## WORK INSTRUCTIONS
This task calls for copying every line of the records that includes the word "раздел".

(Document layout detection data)
++++++++
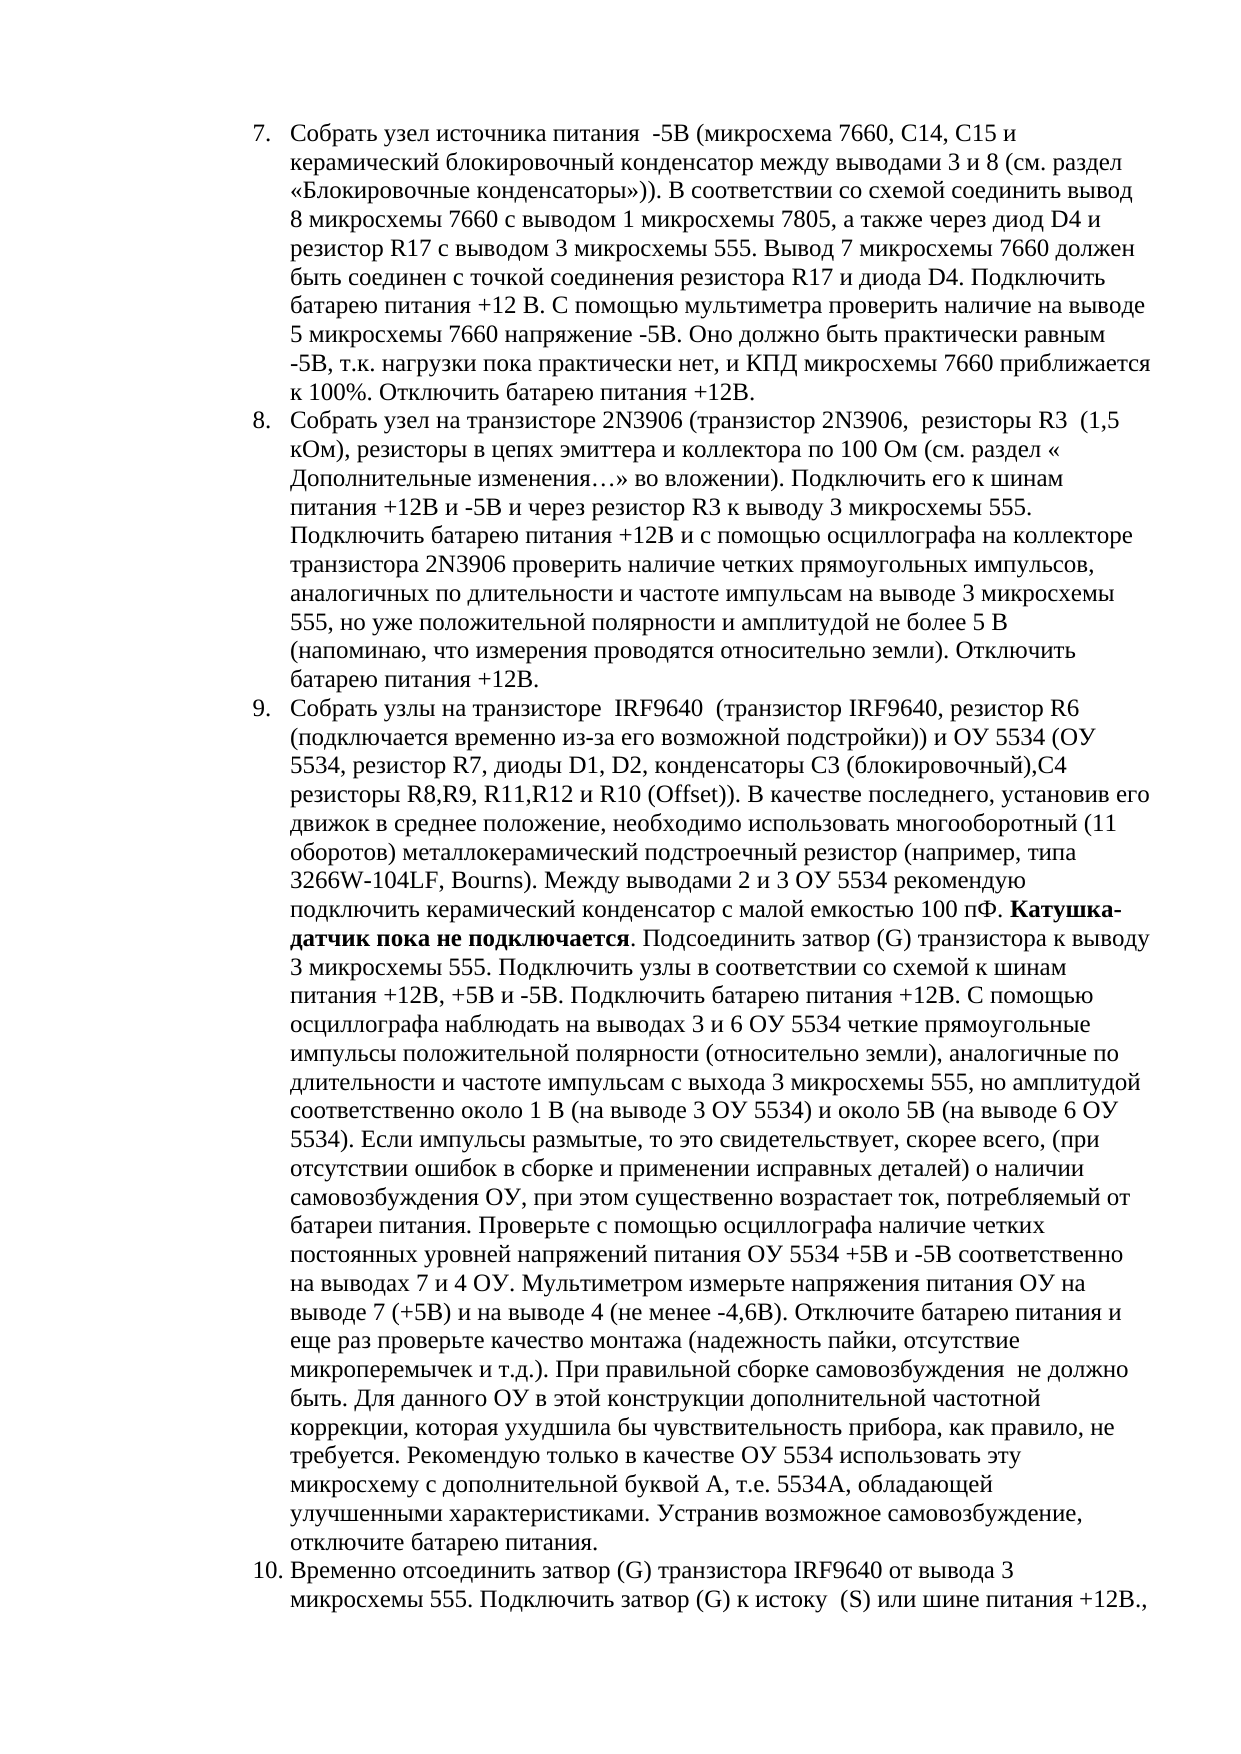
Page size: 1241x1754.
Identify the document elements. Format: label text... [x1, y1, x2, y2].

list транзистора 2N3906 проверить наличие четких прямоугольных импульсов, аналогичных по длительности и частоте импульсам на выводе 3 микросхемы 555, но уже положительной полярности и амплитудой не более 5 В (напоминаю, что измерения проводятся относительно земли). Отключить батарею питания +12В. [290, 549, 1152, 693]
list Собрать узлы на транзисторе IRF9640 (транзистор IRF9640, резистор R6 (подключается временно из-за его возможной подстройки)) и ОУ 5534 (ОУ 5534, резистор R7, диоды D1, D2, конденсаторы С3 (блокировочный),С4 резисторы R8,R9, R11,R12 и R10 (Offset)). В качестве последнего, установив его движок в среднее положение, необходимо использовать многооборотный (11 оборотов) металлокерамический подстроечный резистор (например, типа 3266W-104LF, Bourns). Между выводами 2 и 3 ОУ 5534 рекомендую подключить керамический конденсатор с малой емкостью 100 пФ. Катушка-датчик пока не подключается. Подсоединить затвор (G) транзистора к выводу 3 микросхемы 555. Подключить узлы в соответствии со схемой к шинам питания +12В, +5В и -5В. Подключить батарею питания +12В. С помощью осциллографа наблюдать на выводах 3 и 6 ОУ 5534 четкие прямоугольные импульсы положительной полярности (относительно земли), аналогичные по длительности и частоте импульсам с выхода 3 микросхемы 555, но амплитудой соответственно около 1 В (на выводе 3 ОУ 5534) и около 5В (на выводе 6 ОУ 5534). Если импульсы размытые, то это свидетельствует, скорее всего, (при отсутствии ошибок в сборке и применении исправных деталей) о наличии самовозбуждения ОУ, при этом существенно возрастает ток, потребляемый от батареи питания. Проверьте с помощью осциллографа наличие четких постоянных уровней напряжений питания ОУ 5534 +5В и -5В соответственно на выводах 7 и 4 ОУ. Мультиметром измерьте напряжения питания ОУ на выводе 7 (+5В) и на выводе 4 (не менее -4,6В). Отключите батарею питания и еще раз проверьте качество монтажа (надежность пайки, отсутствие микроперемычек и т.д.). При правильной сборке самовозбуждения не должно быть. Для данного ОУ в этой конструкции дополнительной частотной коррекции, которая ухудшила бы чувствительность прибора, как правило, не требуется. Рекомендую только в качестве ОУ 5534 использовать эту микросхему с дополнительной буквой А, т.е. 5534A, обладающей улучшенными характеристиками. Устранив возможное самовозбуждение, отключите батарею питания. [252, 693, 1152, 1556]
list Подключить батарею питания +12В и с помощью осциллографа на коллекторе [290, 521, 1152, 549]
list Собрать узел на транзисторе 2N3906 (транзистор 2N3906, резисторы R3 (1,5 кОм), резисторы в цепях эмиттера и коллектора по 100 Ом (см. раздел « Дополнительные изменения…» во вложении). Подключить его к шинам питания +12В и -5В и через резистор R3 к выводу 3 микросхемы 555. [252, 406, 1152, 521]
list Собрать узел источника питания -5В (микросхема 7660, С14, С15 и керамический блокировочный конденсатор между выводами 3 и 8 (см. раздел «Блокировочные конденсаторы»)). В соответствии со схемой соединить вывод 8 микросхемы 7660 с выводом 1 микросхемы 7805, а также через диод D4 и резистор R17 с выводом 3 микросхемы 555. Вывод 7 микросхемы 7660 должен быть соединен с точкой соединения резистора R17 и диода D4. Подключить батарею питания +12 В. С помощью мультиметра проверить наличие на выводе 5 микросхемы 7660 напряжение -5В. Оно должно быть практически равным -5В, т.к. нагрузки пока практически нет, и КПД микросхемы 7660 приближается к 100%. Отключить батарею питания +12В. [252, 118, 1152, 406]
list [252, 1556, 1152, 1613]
++++++++
## EXPECTED OUTPUT
list Собрать узел на транзисторе 2N3906 (транзистор 2N3906, резисторы R3 (1,5 кОм), резисторы в цепях эмиттера и коллектора по 100 Ом (см. раздел « Дополнительные изменения…» во вложении). Подключить его к шинам питания +12В и -5В и через резистор R3 к выводу 3 микросхемы 555. [252, 406, 1152, 521]
list Собрать узел источника питания -5В (микросхема 7660, С14, С15 и керамический блокировочный конденсатор между выводами 3 и 8 (см. раздел «Блокировочные конденсаторы»)). В соответствии со схемой соединить вывод 8 микросхемы 7660 с выводом 1 микросхемы 7805, а также через диод D4 и резистор R17 с выводом 3 микросхемы 555. Вывод 7 микросхемы 7660 должен быть соединен с точкой соединения резистора R17 и диода D4. Подключить батарею питания +12 В. С помощью мультиметра проверить наличие на выводе 5 микросхемы 7660 напряжение -5В. Оно должно быть практически равным -5В, т.к. нагрузки пока практически нет, и КПД микросхемы 7660 приближается к 100%. Отключить батарею питания +12В. [252, 118, 1152, 406]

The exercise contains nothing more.